Equivariant operations in topological Hochschild homology
Po Hu, Igor Kriz, Petr Somberg, Foling Zou
TL;DR
The paper addresses the pronounced asymmetry between $THH(R)$ and $THC(R)$ by constructing an $S^1$-equivariant twisted associative model $THHC(R)_{S^1}$ that is equivalent to $THH(THC(R))$ and acts on $THH(R)_{S^1}$. It develops the necessary foundations via the multiplicative norm and the unframed cactus operad to handle $S^1$-twisting, then demonstrates a concrete calculation in the basic case $R=H\mathbb{F}_p$, yielding explicit descriptions of $THH(THC(H\mathbb{F}_p))^{\mathbb{Z}/p^{r-1}}_*$ and $TR(THC(H\mathbb{F}_p))_*$. The results express these groups in terms of $F(H\mathbb{Z}/p^r,H\mathbb{Z}/p^r)_*$, divided power algebras $\Gamma_{\mathbb{Z}/p^r}(\rho)$, and generators with precise degrees, reflecting a structured, operation-theoretic picture of higher THH. The work suggests connections to operadic dualities and p-adic cohomology theories, and provides a template for further calculations in more complex cases.
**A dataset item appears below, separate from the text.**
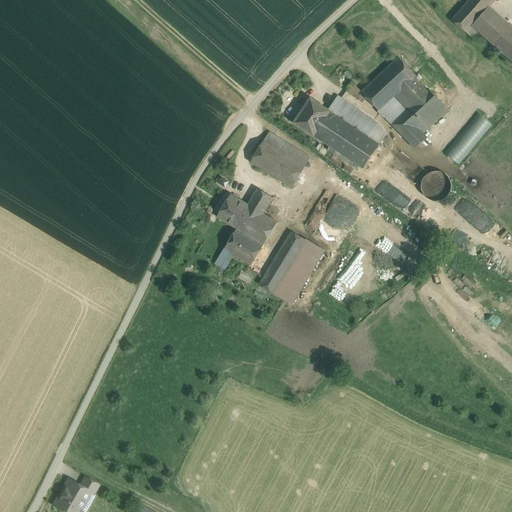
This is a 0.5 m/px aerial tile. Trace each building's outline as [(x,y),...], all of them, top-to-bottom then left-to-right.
[(469,0),(452,20),(472,38),(478,31),(472,26),(489,7),(490,6),(495,0),(469,0)] [(511,26),(489,7),(472,26),(478,31),(511,61),(511,26)] [(399,58),(362,92),(379,111),(394,97),(415,78),(416,76),(399,58)] [(352,77),(347,71),(343,75),(349,80),(352,77)] [(415,78),(394,97),(408,111),(414,105),(428,92),(415,78)] [(424,116),(415,125),(423,134),(449,110),(430,91),(428,92),(414,105),(424,116)] [(345,102),(338,97),(328,110),(330,111),(336,116),(345,102)] [(311,99),(294,123),(313,136),(330,111),(328,110),(311,99)] [(378,125),(345,102),(336,116),(370,138),(378,125)] [(408,111),(393,125),(403,136),(415,125),(424,116),(414,105),(408,111)] [(336,116),(330,111),(313,136),(316,137),(313,141),(358,171),(361,167),(363,169),(380,145),(370,138),(336,116)] [(415,125),(403,136),(415,149),(427,138),(423,134),(415,125)] [(305,166),(264,141),(251,162),(292,188),(305,166)] [(450,192),(451,187),(450,181),(447,176),(442,173),(436,172),(430,173),(425,176),(422,181),(421,187),(422,193),(426,198),(431,201),(436,202),(442,201),(447,197),(450,192)] [(397,180),(387,193),(420,217),(423,212),(417,208),(424,199),(397,180)] [(273,198),(258,189),(248,205),(250,206),(263,214),(273,198)] [(248,205),(231,194),(217,217),(237,229),(250,206),(248,205)] [(263,214),(250,206),(237,229),(263,245),(277,222),(263,214)] [(371,232),(375,235),(383,224),(379,221),(371,232)] [(263,245),(237,229),(225,249),(251,265),(263,245)] [(292,232),(259,285),(273,293),(306,240),(292,232)] [(226,265),(218,260),(216,263),(224,268),(226,265)] [(264,295),(256,291),(254,295),(261,299),(264,295)] [(511,302),(506,299),(501,307),(511,313),(511,302)] [(463,333),(492,359),(498,352),(469,326),(463,333)] [(98,486),(85,478),(80,486),(88,491),(93,494),(98,486)] [(80,486),(69,480),(54,505),(65,511),(75,511),(78,508),(84,511),(85,511),(95,495),(93,494),(88,491),(80,486)]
Overall, it advances understanding of how THH and THC interact under equivariant twisting and lays groundwork for broader applications in algebraic K-theory and prismatic contexts.
Abstract
We observe a new equivariant relationship between topological Hochschild homology and cohomology. We also calculate the topological Hochschild homology of the topological Hochschild cohomology of a finite prime field, which can be viewed as a certain ring of structured operations in this case.